Der Soziologe Hartmut Rosa hat in der Oktober-Ausgabe der Herder-Korrespondenz einen sehr interessanten Beitrag geschrieben (kostenpflichtig downloadbar unter: https://www.herder.de/hk/hefte/archiv/2020/10-2020/wie-systemrelevant-sind-die-kirchen-zwischen-unverfuegbarkeit-und-fundamentalismus/). Darin zeigt er, dass die Moderne ganz auf die Verfügbarkeit aller Dinge und Prozesse zielt (Papst Franziskus nennt genau das das technokratische Paradigma): Alles ist machbar, berechenbar, planbar. Nichts wird dem Zufall überlassen. Das Problem ist aber, so Rosa, dass Gott und die Erfahrung seiner Nähe gerade nicht machbar, berechenbar, planbar sind. Wenn die Kirchen sich also restlos in das gesellschaftliche System einordnen, dann verraten sie ihren ersten und höchsten Auftrag: Gott Raum zu geben. Und dann merken die Menschen über kurz oder lang, dass sie Gott in den Kirchen nicht erfahren – und bleiben weg.
Wenn die Kirchen Gott mehr Raum geben wollen, müssen sie also (außerhalb der Krisenzeiten) das System stören. Sie müssen kritisch hinterfragen, leidenschaftlich Partei ergreifen für die Machtlosen, die keine Stimme haben – und zwar im Sinne einer Systemkritik! Wir sollten nicht vergessen, dass Jesus für seine Systemstörung gekreuzigt wurde. Die Tempelreinigung war ein Aufschrei gegen die herrschenden Machtverhältnisse am Jerusalemer Tempel, gegen die Macht- und Geldgier der religiösen Kaste. Mit den Tischen und Bänken der Geldwechsler und Opfertierhändler wirft Jesus symbolisch das Tempelsystem um. Gerade weil die Angegriffenen das hervorragend verstanden haben, haben sie Jesus umgebracht.
Hartmut Rosa schreibt, dass es ihn irritiere, dass die Frage nach der Systemrelevanz der Kirchen ausgerechnet in Kirchenkreisen besonders oft gestellt wurde und wird. Und das nicht nur bei Bischöfen. Offenbar wollen viele in der Kirche Engagierte – Hauptamtliche ebenso wie Ehrenamtliche, Priester ebenso wie Laien, TheologInnen ebenso wie NichttheologInnen – unbedingt „systemrelevant“ sein. Rosa hält das für einen Trugschluss.
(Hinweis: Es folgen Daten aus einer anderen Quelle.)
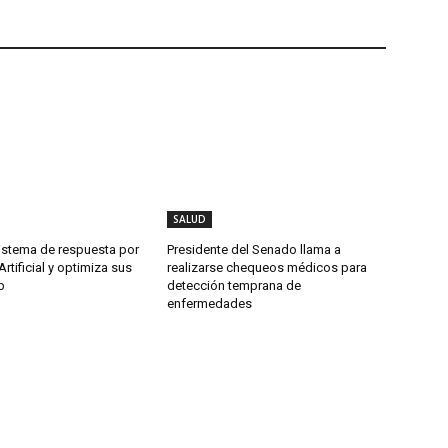
SALUD
istema de respuesta por
Presidente del Senado llama a
Artificial y optimiza sus
realizarse chequeos médicos para
b
detección temprana de
enfermedades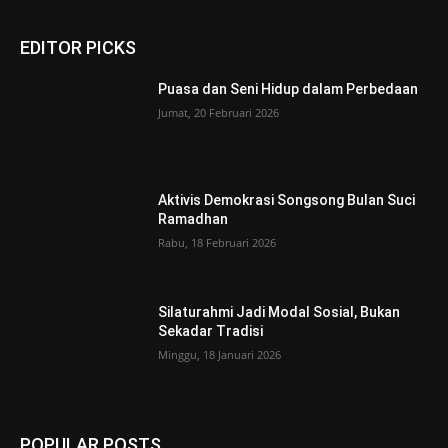
EDITOR PICKS
Puasa dan Seni Hidup dalam Perbedaan
Jumat, 20 Februari 2026
Aktivis Demokrasi Songsong Bulan Suci
Ramadhan
Rabu, 18 Februari 2026
Silaturahmi Jadi Modal Sosial, Bukan
Sekadar Tradisi
Minggu, 18 Januari 2026
POPULAR POSTS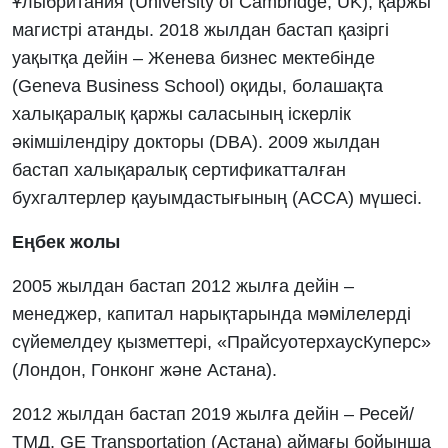
Ұлыбритания (University of Cambridge, UK), қаржы
магистрі атанды. 2018 жылдан бастап қазіргі
уақытқа дейін – Женева бизнес мектебінде
(Geneva Business School) оқиды, болашақта
халықаралық қаржы саласының іскерлік
әкімшілендіру докторы (DBA). 2009 жылдан
бастап халықаралық сертификатталған
бухгалтерлер қауымдастығының (ACCA) мүшесі.
Еңбек жолы
2005 жылдан бастап 2012 жылға дейін –
менеджер, капитал нарықтарында мәмілелерді
сүйемелдеу қызметтері, «ПрайсуотерхаусКуперс»
(Лондон, Гонконг және Астана).
2012 жылдан бастап 2019 жылға дейін – Ресей/
ТМД, GE Transportation (Астана) аймағы бойынша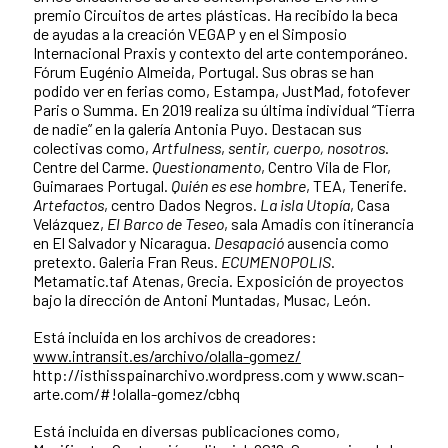
premio Circuitos de artes plásticas. Ha recibido la beca
de ayudas a la creación VEGAP y en el Simposio
Internacional Praxis y contexto del arte contemporáneo.
Fórum Eugénio Almeida, Portugal. Sus obras se han
podido ver en ferias como, Estampa, JustMad, fotofever
Paris o Summa. En 2019 realiza su última individual “Tierra
de nadie” en la galería Antonia Puyo. Destacan sus
colectivas como,
Artfulness
,
sentir, cuerpo, nosotros
.
Centre del Carme.
Questionamento
, Centro Vila de Flor,
Guimaraes Portugal.
Quién es ese hombre
, TEA, Tenerife.
Artefactos
, centro Dados Negros.
La isla Utopía
, Casa
Velázquez,
El Barco de Teseo
, sala Amadis con itinerancia
en El Salvador y Nicaragua.
Desapació
ausencia como
pretexto. Galeria Fran Reus.
ECUMENOPOLIS
.
Metamatic.taf Atenas, Grecia. Exposición de proyectos
bajo la dirección de Antoni Muntadas, Musac, León.
Está incluida en los archivos de creadores:
www.intransit.es/archivo/olalla-gomez/
http://isthisspainarchivo.wordpress.com y www.scan-
arte.com/#!olalla-gomez/cbhq
Está incluida en diversas publicaciones como,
Wir sollten froh sein, dass viele Bereiche des kirchlichen Lebens nicht als Teil des Systems betrachtet werden, denn das gibt uns viel mehr Freiheit, Räume für den unverfügbaren Gott zu schaffen.
Insofern lade ich ein, in den nächsten Wochen aufmerksam zu werden auf die überraschenden Wege, auf denen Gott zu uns kommt. Es muss nicht die Sonntagseucharistie in der Kirche sein. Gott hat viel mehr Möglichkeiten als wir uns ausmalen können. Aber wir müssen hellwach sein – sonst geht er an uns vorbei. Genau das heißt adventlich leben – und der Advent ist ja schon sehr nahe.